When Major League Baseball dedicated its 1997 season to the 50th anniversary of Robinson’s breaking the color barrier, GW professor of sociology Richard Zamoff said he realized that GW students knew nothing about the man.
“I found that GW students were almost totally ignorant of his historical significance,” Zamoff said. “Not that GW students were any different than the rest of the country.”
In 1997 Zamoff received a grant from the D.C. Humanities Council to create a lecture series on Robinson, in which he invited guest speakers to GW. When the series was over, Zamoff was encouraged to keep the project alive, so he proposed that GW offer a class on Robinson. The University created “Jackie Robinson: Race, Sports and the American Dream,” and three students proposed that GW create a chapter of the Jackie Robinson Society.

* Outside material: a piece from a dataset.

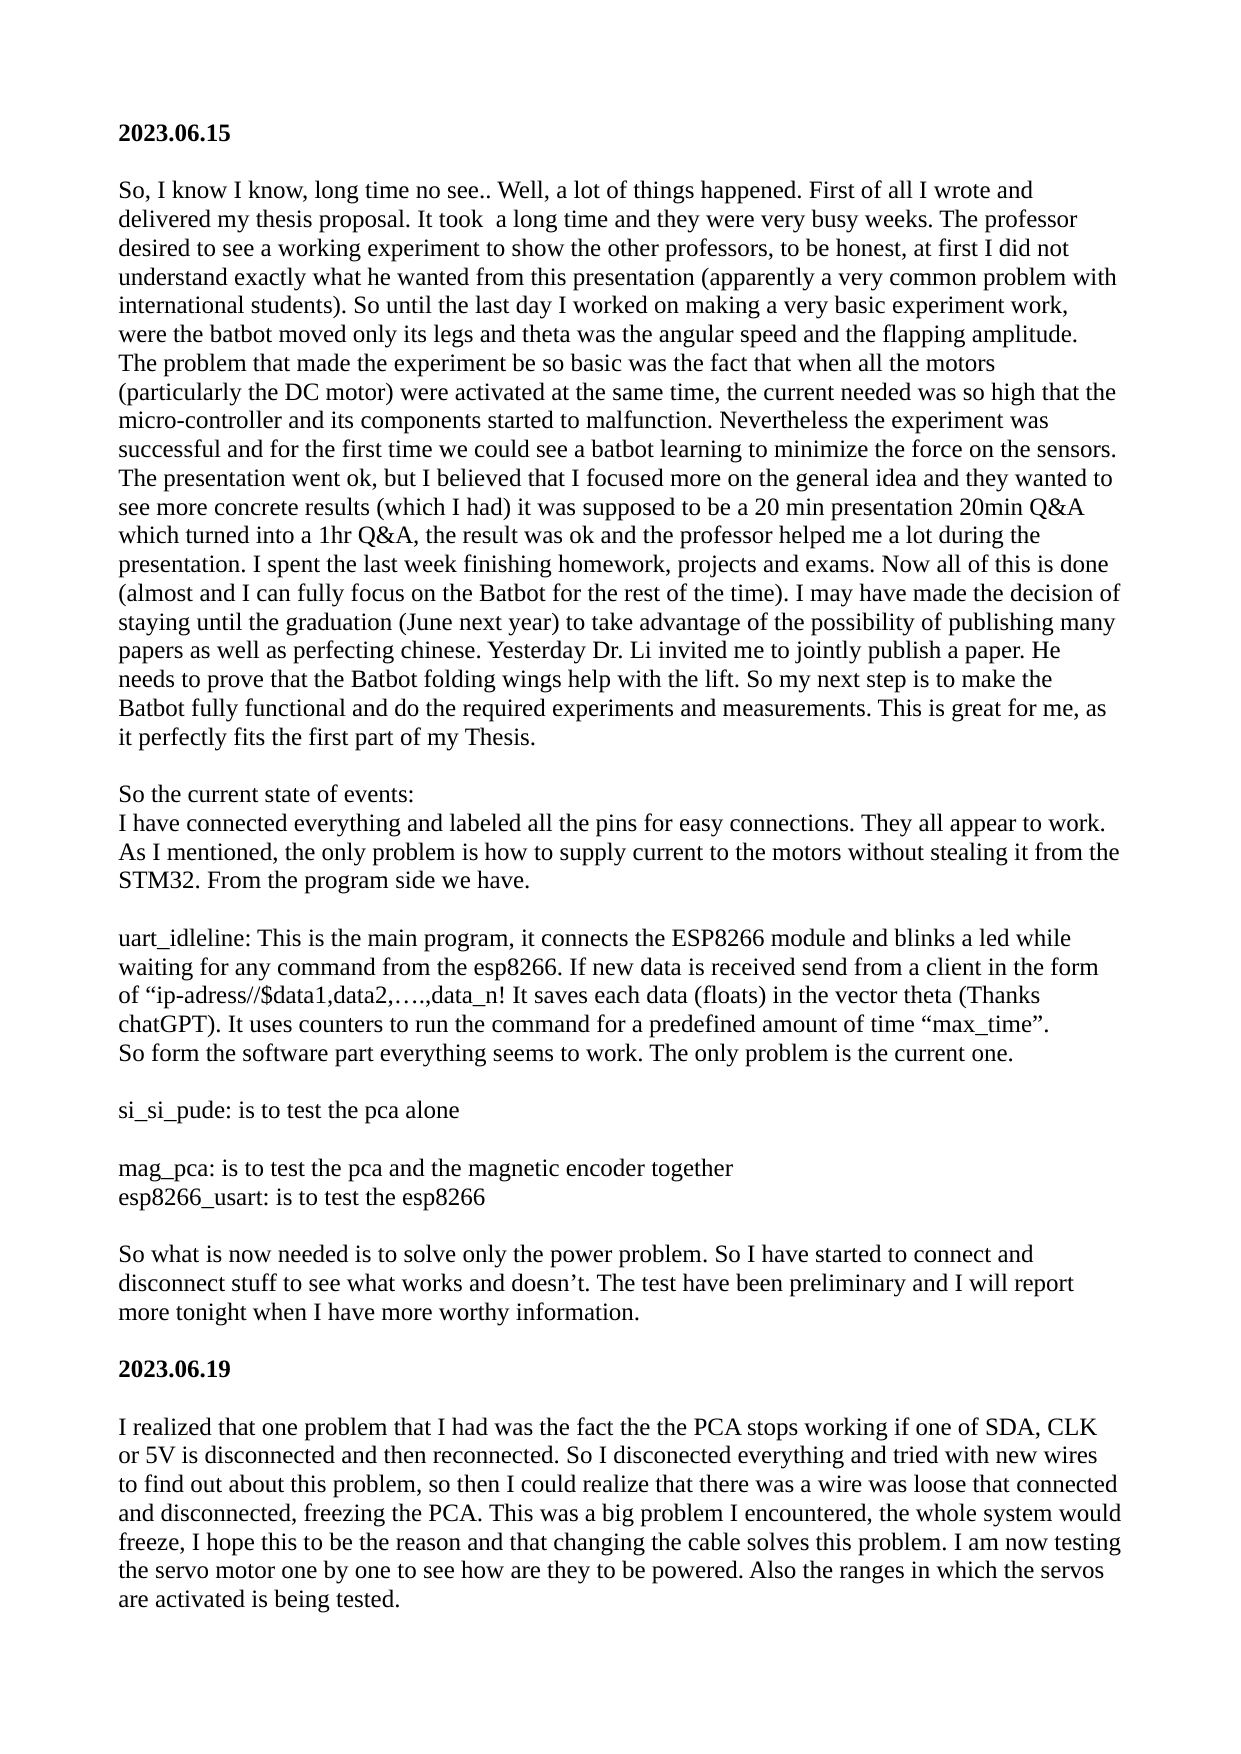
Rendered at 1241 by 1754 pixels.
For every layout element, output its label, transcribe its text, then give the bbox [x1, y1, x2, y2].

The society hosts several functions a year, which have included speaking
appearances by Robinson’s widow, Rachel Robinson, and one of Robinson’s teammates, former Dodger pitcher Carl Erskine.
The idea for a game in Robinson’s honor had been periodically mentioned, and Walter and Zamoff decided to finally make it happen this year. Tuesday’s date proved to be the perfect opportunity because the Colonials play cross-town rival Georgetown, and the game falls one day after April 15, the day Robinson played his first game for the Brooklyn Dodgers (Robinson went 0-for-3, but scored one run in the Dodgers 5-3 win over the Boston Braves). Coach Walter mentioned that they might try to have the professor throw out the first pitch at Tuesday’s game.
The game against Georgetown is more than a tribute.
“It would be nice to have the Jackie Robinson Game as bragging rights for D.C.” Zamoff said.
Zamoff also sees the game as an opportunity to generate interest in Robinson’s life and the Jackie Robinson Society.
“Just to keep his name in people’s consciousness and to promote the person as more than a baseball player continues to encourage me,” Zamoff said.
While Zamoff said Robinson’s baseball career was “almost just a stage in his civil rights career,” Robinson’s importance to the civil rights movement from his retirement in 1956 until his death in 1972 is largely unknown. Zamoff hopes events such as this will educate people about Robinson the activist, not Robinson the athlete.
Zamoff sees the game as an appropriate way to honor the impact of the player since baseball was the initial way Robinson entered the public consciousness.
“His impact was as large on white society as it was on black society,” Zamoff said. “He made it possible for white kids to have black heroes.”
Walter, who admitted he knew little about Robinson until 1997, said he admires Robinson’s courage.
“A lot of us take for granted that he was the first black ballplayer, and think that he only had to go out and play,” Walter said. “But we don’t realize all that he really had to do.”
Dodgers general manager Branch Rickey could anticipate constant insults, discrimination and prejudices the first black MLB player would face. He chose Robinson because he thought his character was strong enough to endure the degradation and not fight back. Robinson proved Rickey right, keeping a cool head in the most difficult circumstances.